Estratto del testo.

◇ ◇ ◇

Favolacce, secondo lungometraggio di Fabio e Damiano D’Innocenzo, vincitore dell’Orso D’Argento per la miglior sceneggiatura all’ultima Berlinale, è uno dei film italiani più plebiscitariamente apprezzati degli ultimi anni, pur nella travagliata distribuzione online in piena crisi sanitaria. Attraverso questa conversazione, i redattori Mario Blaconà e Marco Longo provano a discutere cosa un film come questo possa rappresentare realmente, al di là dei facili entusiasmi o delle prese di posizione che spesso caratterizzano il dibattito attorno a un’opera cinematografica.

ML: Comincio con le debite scuse: ti ho fatto aspettare. C’era qualcosa in questo film che mi respingeva un po’, senza motivo. Non escludo sia anche il suo tragicomico destino, essere premiato a Berlino e poi ritrovarsi direttamente nel limbo dell’on demand, tra l’altro – “avremmo poi scoperto” – con un sonoro disastrato, ai limiti della comprensione… Ora che l’ho visto, mi viene da dire anzitutto: a questo film bisogna concedere il trattamento che si merita.

◇ ◇ ◇

Dati archiviati.
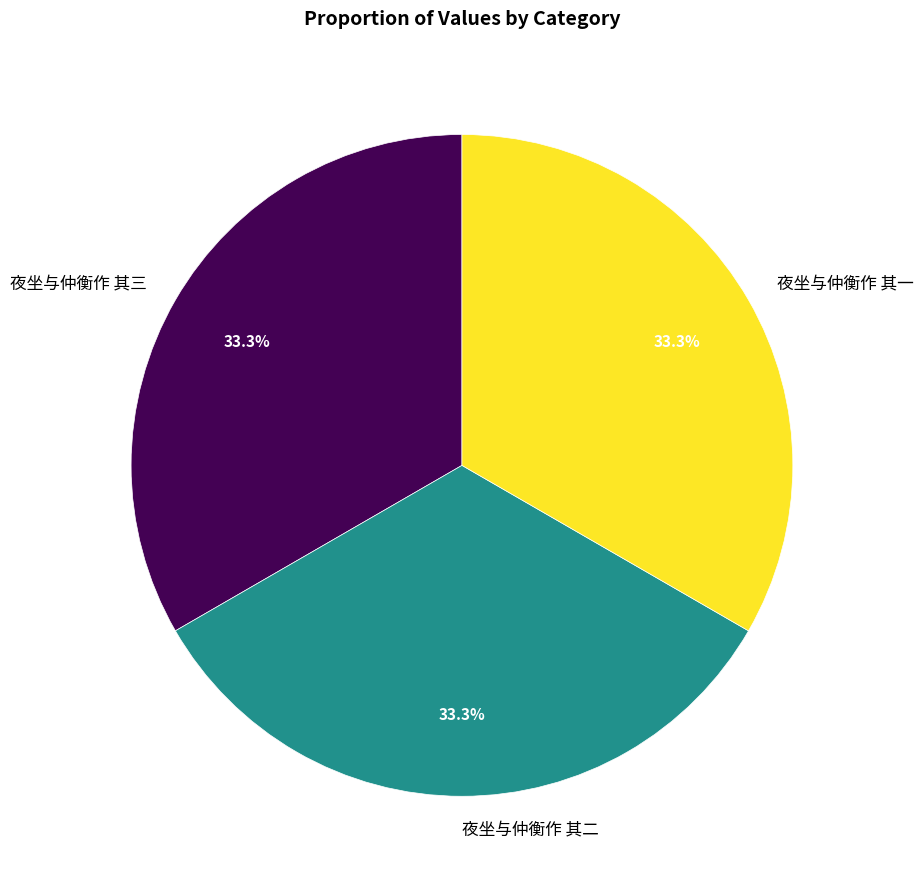

Combined, do 夜坐与仲衡作 其二 and 夜坐与仲衡作 其三 account for over 50%?

Yes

◇ ◇ ◇

Consegna. Riproduci parola per parola il passo dell'estratto su Favolacce compreso tra "ML: Comincio con" e "che si merita.", estremi inclusi.

Risposta attesa.
ML: Comincio con le debite scuse: ti ho fatto aspettare. C’era qualcosa in questo film che mi respingeva un po’, senza motivo. Non escludo sia anche il suo tragicomico destino, essere premiato a Berlino e poi ritrovarsi direttamente nel limbo dell’on demand, tra l’altro – “avremmo poi scoperto” – con un sonoro disastrato, ai limiti della comprensione… Ora che l’ho visto, mi viene da dire anzitutto: a questo film bisogna concedere il trattamento che si merita.